The number of sleep disorder diagnoses worldwide is discouraging enough in its own right. However, the really alarming information is the rise in number of sleep disorders diagnosed among children and teens. The problem is, it isn’t just children. Sleep disorders among women are also on the rise, according to Living Healthy News, as are emergency room visits related to prescribed sleep medications such as Ambien.
The big question, when it comes to a childhood diagnosis of a sleep disorder, is why? Why the sudden increase in frequency of these diagnoses, and why the need? A recent Miami Herald article blames the rise in childhood sleep disorders to increasing access to technology. The bright lights in many of these devices convinces the young brains that it’s still daytime, and so their brains do not produce an adequate amount of melatonin to aid in sleep. This lack of sleep causes a reduction in the ability to focus, increases hyperactivity, and is often misdiagnosed as Attention Deficit and Hyperactivity Disorder (ADHD).

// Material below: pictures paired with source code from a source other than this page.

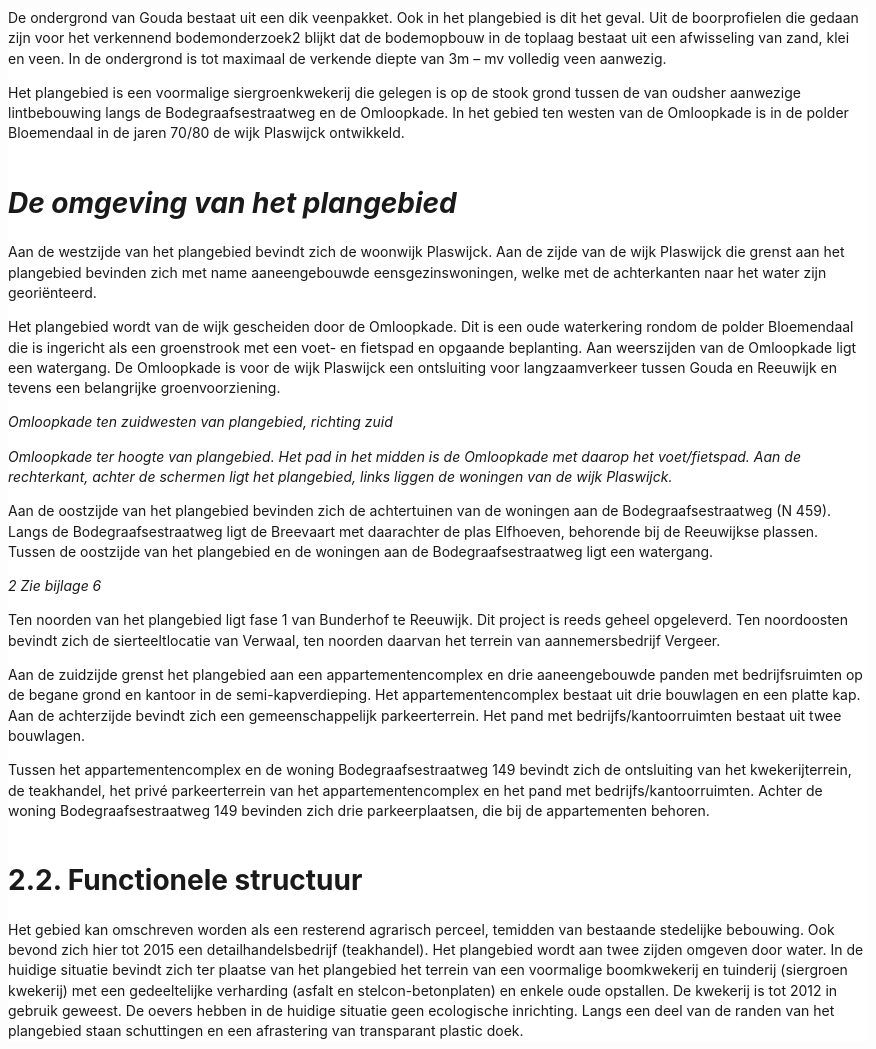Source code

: De ondergrond van Gouda bestaat uit een dik veenpakket. Ook in het plangebied is dit het geval. Uit de boorprofielen die gedaan zijn voor het verkennend bodemonderzoek2 blijkt dat de bodemopbouw in de toplaag bestaat uit een afwisseling van zand, klei en veen. In de ondergrond is tot maximaal de verkende diepte van 3m – mv volledig veen aanwezig.

Het plangebied is een voormalige siergroenkwekerij die gelegen is op de stook grond tussen de van oudsher aanwezige lintbebouwing langs de Bodegraafsestraatweg en de Omloopkade. In het gebied ten westen van de Omloopkade is in de polder Bloemendaal in de jaren 70/80 de wijk Plaswijck ontwikkeld.

# *De omgeving van het plangebied*

Aan de westzijde van het plangebied bevindt zich de woonwijk Plaswijck. Aan de zijde van de wijk Plaswijck die grenst aan het plangebied bevinden zich met name aaneengebouwde eensgezinswoningen, welke met de achterkanten naar het water zijn georiënteerd.

Het plangebied wordt van de wijk gescheiden door de Omloopkade. Dit is een oude waterkering rondom de polder Bloemendaal die is ingericht als een groenstrook met een voet- en fietspad en opgaande beplanting. Aan weerszijden van de Omloopkade ligt een watergang. De Omloopkade is voor de wijk Plaswijck een ontsluiting voor langzaamverkeer tussen Gouda en Reeuwijk en tevens een belangrijke groenvoorziening.

*Omloopkade ten zuidwesten van plangebied, richting zuid*

*Omloopkade ter hoogte van plangebied. Het pad in het midden is de Omloopkade met daarop het voet/fietspad. Aan de rechterkant, achter de schermen ligt het plangebied, links liggen de woningen van de wijk Plaswijck.* 

Aan de oostzijde van het plangebied bevinden zich de achtertuinen van de woningen aan de Bodegraafsestraatweg (N 459). Langs de Bodegraafsestraatweg ligt de Breevaart met daarachter de plas Elfhoeven, behorende bij de Reeuwijkse plassen. Tussen de oostzijde van het plangebied en de woningen aan de Bodegraafsestraatweg ligt een watergang.

 *2 Zie bijlage 6* 

Ten noorden van het plangebied ligt fase 1 van Bunderhof te Reeuwijk. Dit project is reeds geheel opgeleverd. Ten noordoosten bevindt zich de sierteeltlocatie van Verwaal, ten noorden daarvan het terrein van aannemersbedrijf Vergeer.

Aan de zuidzijde grenst het plangebied aan een appartementencomplex en drie aaneengebouwde panden met bedrijfsruimten op de begane grond en kantoor in de semi-kapverdieping. Het appartementencomplex bestaat uit drie bouwlagen en een platte kap. Aan de achterzijde bevindt zich een gemeenschappelijk parkeerterrein. Het pand met bedrijfs/kantoorruimten bestaat uit twee bouwlagen.

Tussen het appartementencomplex en de woning Bodegraafsestraatweg 149 bevindt zich de ontsluiting van het kwekerijterrein, de teakhandel, het privé parkeerterrein van het appartementencomplex en het pand met bedrijfs/kantoorruimten. Achter de woning Bodegraafsestraatweg 149 bevinden zich drie parkeerplaatsen, die bij de appartementen behoren.

# **2.2. Functionele structuur**

Het gebied kan omschreven worden als een resterend agrarisch perceel, temidden van bestaande stedelijke bebouwing. Ook bevond zich hier tot 2015 een detailhandelsbedrijf (teakhandel). Het plangebied wordt aan twee zijden omgeven door water. In de huidige situatie bevindt zich ter plaatse van het plangebied het terrein van een voormalige boomkwekerij en tuinderij (siergroen kwekerij) met een gedeeltelijke verharding (asfalt en stelcon-betonplaten) en enkele oude opstallen. De kwekerij is tot 2012 in gebruik geweest. De oevers hebben in de huidige situatie geen ecologische inrichting. Langs een deel van de randen van het plangebied staan schuttingen en een afrastering van transparant plastic doek.
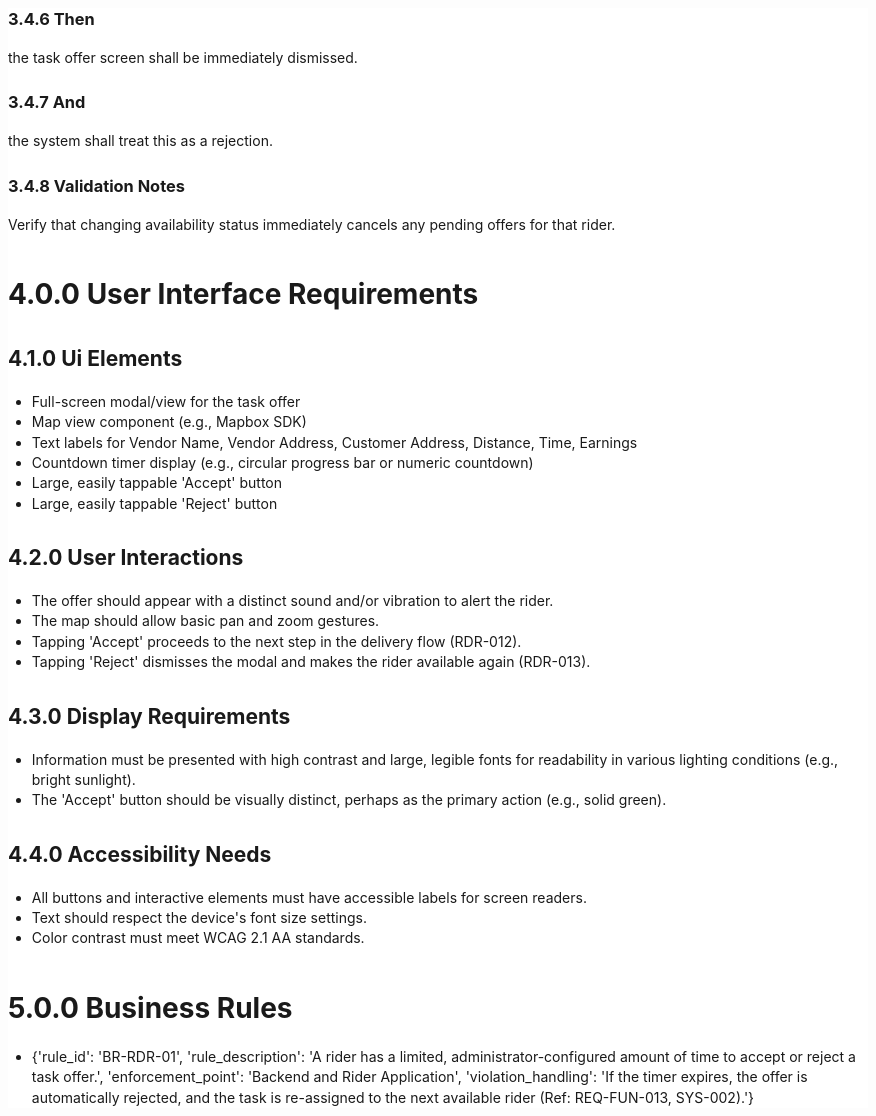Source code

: ### 3.4.6 Then

the task offer screen shall be immediately dismissed.

### 3.4.7 And

the system shall treat this as a rejection.

### 3.4.8 Validation Notes

Verify that changing availability status immediately cancels any pending offers for that rider.

# 4.0.0 User Interface Requirements

## 4.1.0 Ui Elements

- Full-screen modal/view for the task offer
- Map view component (e.g., Mapbox SDK)
- Text labels for Vendor Name, Vendor Address, Customer Address, Distance, Time, Earnings
- Countdown timer display (e.g., circular progress bar or numeric countdown)
- Large, easily tappable 'Accept' button
- Large, easily tappable 'Reject' button

## 4.2.0 User Interactions

- The offer should appear with a distinct sound and/or vibration to alert the rider.
- The map should allow basic pan and zoom gestures.
- Tapping 'Accept' proceeds to the next step in the delivery flow (RDR-012).
- Tapping 'Reject' dismisses the modal and makes the rider available again (RDR-013).

## 4.3.0 Display Requirements

- Information must be presented with high contrast and large, legible fonts for readability in various lighting conditions (e.g., bright sunlight).
- The 'Accept' button should be visually distinct, perhaps as the primary action (e.g., solid green).

## 4.4.0 Accessibility Needs

- All buttons and interactive elements must have accessible labels for screen readers.
- Text should respect the device's font size settings.
- Color contrast must meet WCAG 2.1 AA standards.

# 5.0.0 Business Rules

- {'rule_id': 'BR-RDR-01', 'rule_description': 'A rider has a limited, administrator-configured amount of time to accept or reject a task offer.', 'enforcement_point': 'Backend and Rider Application', 'violation_handling': 'If the timer expires, the offer is automatically rejected, and the task is re-assigned to the next available rider (Ref: REQ-FUN-013, SYS-002).'}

The Wall Street Journal approaches the issue of childhood sleep disorders from a different angle, and explores medical issues such as childhood obesity, sleep apnea, and various parasomnias like night terrors or sleepwalking. The bottom line is that they’re discovering far greater problems than late afternoon caffeine consumption or watching television before bed.
For the moment, first-step recommendations are to eliminate technology after bedtime — all of it, reduce caffeine intake, and develop a nightly bedtime ritual with your children. If these things are ineffective, consider seeking medical intervention to find out what’s causing the sleep problems with your child. Sometimes the solution is a medically-supervised weight loss regimen. Other times, surgical procedures may be required or even overnight sleep studies in a sleep lab to identify the specific sleep problems your child may have.
Women today are under a lot of pressure to succeed, achieve, and do more. It’s a lot of responsibility for the average woman to face, and success doesn’t come without its fair share of sacrifice. One of the biggest sacrifices is a profound lack of sleep. Why is sleep often one of the biggest sacrifices? According to a recent Living Healthy News article, it’s often a combination of stress, poor diets, and, ironically, medication.
Incidentally, despite the rise in frequency of zolpidem (the active ingredient in Ambien) related emergency room visits, cites WebMD, “Women accounted for 68% of emergency department visits related to adverse reactions to zolpidem in 2010. The differences between men and women fluctuated during the 5-year period, but overall women made up a greater number of the zolpidem-related emergency visits in every year but 2008.”
Overall, sleep disorder diagnoses are on the rise. This, combined with an increase in treatment-related problems, is leaving the medical community struggling to offer effective treatment solutions. Keep in mind, there are a few things that can be done overall to improve sleep, including improving your sleep hygiene, investing in a quality mattress, and making your sleep environment more conducive to sleep.